Женщина неловко поднялась с колен, расправила складки широкого теплого платья и решительно вышла вон из сердца храма — символа Поднебесного мира.

— Туан вэ, — согнулся в глубоком поклоне начальник храмовой стражи, — вы плохо выглядите. Вам надо поспать.

— Не сейчас, Хиж. Не сейчас.

Жрица, накинув на плечи подбитый мехом плащ, с тоской посмотрела в окно на расцветающий ночными огнями город. Ей хотелось бездумно скользить в воздушных потоках до тех пор, пока две сестры не вынырнут из-за гор. Погода стояла ясная, полет принес бы много радости: позволил успокоить душу и восстановить силы. Увы… Подросший плод лишил жрицу самого простого удовольствия — на таком сроке преобразиться во вторую ипостась без вреда для ребенка было бы невозможно, а она, Айелет, и без этого много грешила. Это слишком низко — убить лишь из-за желания расправить крылья.

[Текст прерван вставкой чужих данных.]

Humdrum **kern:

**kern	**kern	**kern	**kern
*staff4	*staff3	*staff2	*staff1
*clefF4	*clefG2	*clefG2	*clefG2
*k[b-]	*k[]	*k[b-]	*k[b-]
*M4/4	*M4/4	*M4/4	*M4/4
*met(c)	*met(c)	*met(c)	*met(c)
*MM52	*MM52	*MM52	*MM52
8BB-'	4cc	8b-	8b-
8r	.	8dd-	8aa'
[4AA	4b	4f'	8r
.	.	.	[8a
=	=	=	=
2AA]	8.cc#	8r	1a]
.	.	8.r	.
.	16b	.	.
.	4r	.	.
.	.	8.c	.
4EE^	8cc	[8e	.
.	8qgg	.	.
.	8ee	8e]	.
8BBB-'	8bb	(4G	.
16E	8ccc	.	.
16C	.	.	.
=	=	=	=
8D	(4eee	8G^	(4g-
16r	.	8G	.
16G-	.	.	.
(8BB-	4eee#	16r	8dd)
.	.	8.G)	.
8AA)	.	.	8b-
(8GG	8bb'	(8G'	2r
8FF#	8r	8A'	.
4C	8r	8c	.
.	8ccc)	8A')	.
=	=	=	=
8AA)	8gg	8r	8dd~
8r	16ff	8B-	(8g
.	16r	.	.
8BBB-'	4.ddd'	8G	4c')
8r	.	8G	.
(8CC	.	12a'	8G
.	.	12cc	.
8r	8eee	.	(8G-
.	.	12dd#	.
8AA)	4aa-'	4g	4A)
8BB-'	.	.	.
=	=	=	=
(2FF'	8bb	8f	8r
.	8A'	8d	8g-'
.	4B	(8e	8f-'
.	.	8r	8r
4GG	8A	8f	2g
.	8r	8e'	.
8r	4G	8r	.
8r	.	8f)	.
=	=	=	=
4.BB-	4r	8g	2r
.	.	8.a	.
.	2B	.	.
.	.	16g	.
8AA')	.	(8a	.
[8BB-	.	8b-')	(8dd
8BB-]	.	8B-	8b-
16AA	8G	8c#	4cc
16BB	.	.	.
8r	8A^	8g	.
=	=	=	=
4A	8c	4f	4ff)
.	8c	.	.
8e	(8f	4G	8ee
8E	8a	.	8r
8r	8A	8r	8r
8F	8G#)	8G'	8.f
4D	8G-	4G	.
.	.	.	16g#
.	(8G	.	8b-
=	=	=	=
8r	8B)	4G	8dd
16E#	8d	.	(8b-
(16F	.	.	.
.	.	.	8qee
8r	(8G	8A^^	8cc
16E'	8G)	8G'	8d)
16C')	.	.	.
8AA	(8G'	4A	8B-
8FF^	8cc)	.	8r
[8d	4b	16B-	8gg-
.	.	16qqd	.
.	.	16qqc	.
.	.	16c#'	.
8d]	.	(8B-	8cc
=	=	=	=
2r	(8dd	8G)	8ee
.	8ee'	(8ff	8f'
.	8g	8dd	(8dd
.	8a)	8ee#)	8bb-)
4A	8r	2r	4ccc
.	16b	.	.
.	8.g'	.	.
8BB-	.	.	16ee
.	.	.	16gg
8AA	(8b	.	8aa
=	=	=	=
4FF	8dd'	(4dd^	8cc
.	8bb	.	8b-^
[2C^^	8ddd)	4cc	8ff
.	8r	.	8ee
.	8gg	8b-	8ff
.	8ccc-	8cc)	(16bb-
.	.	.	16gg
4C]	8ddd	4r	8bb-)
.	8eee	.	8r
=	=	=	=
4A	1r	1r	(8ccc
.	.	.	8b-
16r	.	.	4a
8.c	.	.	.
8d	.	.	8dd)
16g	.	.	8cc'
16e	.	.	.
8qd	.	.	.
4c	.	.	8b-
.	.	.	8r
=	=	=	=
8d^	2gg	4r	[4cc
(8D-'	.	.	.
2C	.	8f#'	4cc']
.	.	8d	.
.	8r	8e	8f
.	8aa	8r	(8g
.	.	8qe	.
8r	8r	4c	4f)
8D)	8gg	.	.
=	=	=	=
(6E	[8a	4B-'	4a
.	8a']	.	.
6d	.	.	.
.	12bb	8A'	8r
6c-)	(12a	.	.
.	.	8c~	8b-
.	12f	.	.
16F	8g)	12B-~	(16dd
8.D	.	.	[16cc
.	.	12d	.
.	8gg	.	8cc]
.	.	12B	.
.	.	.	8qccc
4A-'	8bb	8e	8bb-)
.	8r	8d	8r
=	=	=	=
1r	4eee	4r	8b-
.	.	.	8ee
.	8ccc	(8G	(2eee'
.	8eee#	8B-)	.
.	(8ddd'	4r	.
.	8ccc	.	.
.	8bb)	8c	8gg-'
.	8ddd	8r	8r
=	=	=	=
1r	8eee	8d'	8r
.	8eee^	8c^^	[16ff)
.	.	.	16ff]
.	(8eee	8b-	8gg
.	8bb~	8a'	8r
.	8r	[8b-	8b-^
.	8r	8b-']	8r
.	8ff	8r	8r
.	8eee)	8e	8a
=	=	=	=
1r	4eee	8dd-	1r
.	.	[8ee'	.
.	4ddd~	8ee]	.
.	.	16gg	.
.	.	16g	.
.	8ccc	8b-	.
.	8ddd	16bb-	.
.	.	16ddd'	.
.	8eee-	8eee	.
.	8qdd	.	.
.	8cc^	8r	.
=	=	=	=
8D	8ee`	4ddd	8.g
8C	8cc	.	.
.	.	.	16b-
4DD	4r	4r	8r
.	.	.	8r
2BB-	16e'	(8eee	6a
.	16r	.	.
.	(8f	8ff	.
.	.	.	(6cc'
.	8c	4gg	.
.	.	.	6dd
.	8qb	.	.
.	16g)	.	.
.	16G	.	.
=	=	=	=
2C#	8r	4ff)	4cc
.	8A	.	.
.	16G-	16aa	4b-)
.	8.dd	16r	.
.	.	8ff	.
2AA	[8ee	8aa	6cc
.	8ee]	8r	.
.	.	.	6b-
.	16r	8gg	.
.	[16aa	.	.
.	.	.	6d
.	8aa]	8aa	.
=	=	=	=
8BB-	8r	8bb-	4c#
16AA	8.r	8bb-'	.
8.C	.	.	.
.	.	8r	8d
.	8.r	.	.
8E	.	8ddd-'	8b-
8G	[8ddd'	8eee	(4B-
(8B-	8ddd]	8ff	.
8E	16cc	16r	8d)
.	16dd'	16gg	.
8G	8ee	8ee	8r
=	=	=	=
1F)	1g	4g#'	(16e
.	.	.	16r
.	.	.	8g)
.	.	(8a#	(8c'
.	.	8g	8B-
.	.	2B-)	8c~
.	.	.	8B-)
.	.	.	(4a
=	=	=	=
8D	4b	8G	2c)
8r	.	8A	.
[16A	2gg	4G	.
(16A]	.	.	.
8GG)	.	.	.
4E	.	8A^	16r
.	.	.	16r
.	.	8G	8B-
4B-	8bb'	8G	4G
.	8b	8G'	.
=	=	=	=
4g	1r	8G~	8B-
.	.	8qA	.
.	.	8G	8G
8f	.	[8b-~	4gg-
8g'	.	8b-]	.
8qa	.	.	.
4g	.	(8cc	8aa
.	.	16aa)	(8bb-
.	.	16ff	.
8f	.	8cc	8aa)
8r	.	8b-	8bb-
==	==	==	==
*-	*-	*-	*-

Женщина привычным жестом положила руку на живот. Еще ни одна из беременностей не была так некстати, но… вытравить плод жрица не решилась: самое очевидное решение не всегда самое правильное, хотя кажется таковым. Беременность — всего лишь испытание крепости духа, веры и чистоты помыслов Айелет. Она должна доказать, что каждый вздох, мысль, каждый шаг и действие жрицы направлены только во благо и на пользу народа сирин! А ребенок…

— Позволит ли мудрейшая прочитать последние известия из Сырта? — склонился в низком поклоне старший жрец, прервав размышления женщины. — Прибыл гонец. Будет ли вам угодно принять его?

Жрица устало махнула рукой:

— Веди.

Магическая печать, надежно сохранившая содержимое деревянного футляра, рассыпалась от одного прикосновения пророчицы. Обвязанный шелковой нитью свиток скользнул прямо в ладонь. Айелет щелкнула пальцами, распутывая последнее магическое плетение, внимательно прочитала письмо.

— Где она? — жрица с трудом узнала в хриплом карканье свой голос.

Гонец съежился под горящим взглядом всесильной Айелет.

— Завтра вечером пленницу доставят в Гилу.

— Прекрасно! — по губам провидицы скользнула такая улыбка, что слуга мысленно пожалел ту, которой она предназначалась. Меж тем, провидица дернула за колокольчик.

— Устройте вестника на ночлег и позовите Хижа.

Прежде чем лечь спать, надо было предупредить слугу о предстоящем визите в храмовую тюрьму.

Айелет тяжело поднялась, держась за поясницу, подошла к столу и в задумчивости погладила кованую крышку большого ларца. В нем хранились свитки с самыми первыми предсказаниями, грозившие рассыпаться в труху от прикосновения. Когда-то она, Айелет, была невероятно глупа, раз записывала свои видения и отдавала жрецам, считая, что это поможет избежать беды. Увы… пророчества птицами разлетелись по миру, сыграв на руку врагам. Хорошо, что Айелет быстро одумалась, и теперь лживых предсказаний больше, чем настоящих. И все-таки… все-таки те, первые, по-прежнему бесценны. Они, как отправная точка в длинной дороге, показывают, правильно ли лег путь. Если сирин победят….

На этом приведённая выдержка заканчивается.